Anyone else using a wood-burning stove as their primary heat source in a timber cabin? How are you managing moisture?

by ShedGenius79 · 2 months ago 624 views 3 replies
ShedGenius79
ShedGenius79
Member
7 posts
Joined Apr 2025
2 months ago
#6692

We've just finished insulating our 6x4m cabin in rural Shropshire — 100mm Rockwool between the studs, 25mm PIR board on the inside face, then OSB3 and cladding on the outside. The wood burner is a Hobbit stove (5kW nominal) and it does a cracking job of warming the space, but I'm starting to notice the RH creeping up when we're cooking or drying clothes in there over winter weekends.

Currently running a small Meaco 10L dehumidifier off a 600W inverter, powered by two 200Ah LiFePO4 batteries and a 400W solar array. On grey January days the solar isn't keeping up and I'm eating into the battery more than I'd like — maybe 80-100Ah over a 12-hour period just on that dehumidifier alone. Thinking about whether a passive ventilation strategy (Passivent tile vents or similar) would reduce the electrical load, but worried about losing heat.

Has anyone found a decent balance between keeping RH under control and not chucking all your stove heat out the window? Interested to hear what ventilation setups people are actually running, and whether any of you have ditched the electric dehumidifier altogether in a well-ventilated cabin.

NotAnElectrician
NotAnElectrician
Active Member
12 posts
thumb_up 6 likes
Joined Jan 2024
2 months ago
#8897

@ShedGenius79 that insulation spec sounds solid but I'd be watching your vapour control layer closely — with a wood burner cycling heat dramatically, you'll get condensation migrating into that Rockwool if there's no proper VCL on the warm side of the PIR.

In my setup I used an Intello Plus membrane which is humidity-variable, so it tightens up in winter when you need it most. Made a noticeable difference to how the structure behaves.

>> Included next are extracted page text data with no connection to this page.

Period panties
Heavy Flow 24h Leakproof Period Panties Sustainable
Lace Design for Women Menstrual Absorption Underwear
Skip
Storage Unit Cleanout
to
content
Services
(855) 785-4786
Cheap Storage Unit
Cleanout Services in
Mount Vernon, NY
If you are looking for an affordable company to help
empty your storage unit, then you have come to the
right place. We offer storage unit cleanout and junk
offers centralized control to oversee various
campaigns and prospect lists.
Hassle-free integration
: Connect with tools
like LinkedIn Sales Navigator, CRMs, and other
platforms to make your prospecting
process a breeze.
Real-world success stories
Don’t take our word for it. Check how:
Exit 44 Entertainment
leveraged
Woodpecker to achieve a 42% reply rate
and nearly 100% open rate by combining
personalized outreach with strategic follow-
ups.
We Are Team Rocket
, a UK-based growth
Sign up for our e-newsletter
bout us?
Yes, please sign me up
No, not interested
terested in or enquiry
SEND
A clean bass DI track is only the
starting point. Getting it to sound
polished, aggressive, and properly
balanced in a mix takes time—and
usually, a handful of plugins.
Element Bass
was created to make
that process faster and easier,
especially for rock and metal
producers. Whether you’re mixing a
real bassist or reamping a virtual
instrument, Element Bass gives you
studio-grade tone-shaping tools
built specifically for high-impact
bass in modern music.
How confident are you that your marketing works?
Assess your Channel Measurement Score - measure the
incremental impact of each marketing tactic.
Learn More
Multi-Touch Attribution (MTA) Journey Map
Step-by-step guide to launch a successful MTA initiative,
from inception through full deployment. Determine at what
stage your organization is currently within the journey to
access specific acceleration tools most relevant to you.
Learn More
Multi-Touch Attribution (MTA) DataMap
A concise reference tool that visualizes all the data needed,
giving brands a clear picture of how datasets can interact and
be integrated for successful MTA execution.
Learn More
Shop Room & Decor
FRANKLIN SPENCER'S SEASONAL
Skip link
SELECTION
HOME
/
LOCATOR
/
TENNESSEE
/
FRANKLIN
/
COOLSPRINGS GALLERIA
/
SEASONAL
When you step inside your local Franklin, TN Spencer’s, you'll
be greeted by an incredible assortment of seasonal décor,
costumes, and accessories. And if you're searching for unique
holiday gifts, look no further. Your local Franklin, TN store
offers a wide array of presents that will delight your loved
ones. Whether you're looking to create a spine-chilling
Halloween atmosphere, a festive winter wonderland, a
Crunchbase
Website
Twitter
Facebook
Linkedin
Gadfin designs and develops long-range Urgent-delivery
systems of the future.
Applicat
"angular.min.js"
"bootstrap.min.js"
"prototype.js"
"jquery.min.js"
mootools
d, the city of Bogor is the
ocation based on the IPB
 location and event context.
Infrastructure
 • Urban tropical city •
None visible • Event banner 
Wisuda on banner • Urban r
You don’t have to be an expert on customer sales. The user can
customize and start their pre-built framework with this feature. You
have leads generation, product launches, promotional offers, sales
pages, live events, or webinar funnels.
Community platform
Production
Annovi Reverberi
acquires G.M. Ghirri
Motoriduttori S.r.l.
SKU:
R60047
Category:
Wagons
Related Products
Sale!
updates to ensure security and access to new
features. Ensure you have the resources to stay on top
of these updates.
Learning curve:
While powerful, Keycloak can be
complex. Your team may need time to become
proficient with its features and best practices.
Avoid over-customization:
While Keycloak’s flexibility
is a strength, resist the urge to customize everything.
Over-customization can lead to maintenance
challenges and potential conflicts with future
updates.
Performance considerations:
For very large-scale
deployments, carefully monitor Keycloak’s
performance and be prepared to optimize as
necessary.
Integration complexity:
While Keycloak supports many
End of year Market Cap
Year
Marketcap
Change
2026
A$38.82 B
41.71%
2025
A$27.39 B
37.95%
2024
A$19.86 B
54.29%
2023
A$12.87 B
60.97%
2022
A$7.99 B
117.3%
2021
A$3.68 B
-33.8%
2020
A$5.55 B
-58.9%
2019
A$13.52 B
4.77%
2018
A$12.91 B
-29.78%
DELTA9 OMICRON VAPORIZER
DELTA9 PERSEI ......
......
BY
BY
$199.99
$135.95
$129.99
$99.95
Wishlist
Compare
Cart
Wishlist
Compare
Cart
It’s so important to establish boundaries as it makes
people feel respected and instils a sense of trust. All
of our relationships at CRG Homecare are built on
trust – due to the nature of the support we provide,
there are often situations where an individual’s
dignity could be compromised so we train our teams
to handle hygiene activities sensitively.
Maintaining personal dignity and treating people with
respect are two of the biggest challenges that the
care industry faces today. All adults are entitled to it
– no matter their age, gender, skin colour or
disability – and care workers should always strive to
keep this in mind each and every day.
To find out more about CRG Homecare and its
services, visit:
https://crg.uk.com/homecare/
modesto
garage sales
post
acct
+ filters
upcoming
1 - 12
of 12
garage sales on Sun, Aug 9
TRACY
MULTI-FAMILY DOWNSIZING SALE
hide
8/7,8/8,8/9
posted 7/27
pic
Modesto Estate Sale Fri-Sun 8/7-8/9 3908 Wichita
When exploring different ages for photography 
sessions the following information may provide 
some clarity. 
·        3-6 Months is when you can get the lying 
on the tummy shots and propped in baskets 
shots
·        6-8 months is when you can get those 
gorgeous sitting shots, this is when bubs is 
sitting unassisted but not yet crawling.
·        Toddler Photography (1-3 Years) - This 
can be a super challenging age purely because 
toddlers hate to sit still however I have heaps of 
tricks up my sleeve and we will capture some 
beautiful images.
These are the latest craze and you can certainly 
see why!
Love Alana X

Also — are you running any mechanical ventilation? A stove pulls air, cabin gets negative pressure, moisture-laden outside air gets drawn in through every gap. MVHR feels overkill at cabin scale but even a simple trickle vent arrangement helps enormously with the moisture balance.

What stove did you end up going with? Some of the smaller 4-5kW units are genuinely better suited to well-insulated cabins than people realise.

Lucky Socket
Lucky Socket
Member
4 posts
thumb_up 2 likes
Joined Nov 2025
2 months ago
#8981

Great setup @ShedGenius79! One thing I'd add on the moisture front — with a wood burner running hard in a well-insulated cabin that size, you'll likely see condensation issues on cold mornings before the stove gets going. We had exactly this in our Welsh cabin until I started leaving a small vent cracked overnight rather than battening everything down tight.

Also worth investing in a decent hygrometer — I use a cheap digital one from Amazon and aim to keep relative humidity between 50-60%. Once you start cooking or drying wet gear in there it climbs surprisingly fast.

@NotAnElectrician makes a fair point about vapour control — are you running a continuous VCL on the warm side of your Rockwool? Any gaps around your services or stove collar will cause you grief eventually. That junction between the flue collar and ceiling is worth sealing properly too.

Marine Geoff
Marine Geoff
Active Member
38 posts
thumb_up 42 likes
Joined Nov 2023
2 months ago
#9893

Been there with my shepherd's hut — a hygrometer is your best £12 you'll ever spend, keep relative humidity between 50-60% and you'll know exactly when to crack a Titon hit-and-run vent rather than guessing.

Also worth knowing: freshly split wood can be 50%+ moisture content, and burning it pumps litres of water vapour into your cabin before it even hits the flue — seasoned 2+ years or a moisture meter reading sub-20% is non-negotiable with a tight build like yours @ShedGenius79.

One thing @NotAnElectrician and @LuckySocket haven't flagged — that PIR board on the warm side of your Rockwool is actually doing you a favour as a secondary vapour check, but make sure your OSB3 joints are taped externally or you're just trapping moisture in the studwork itself.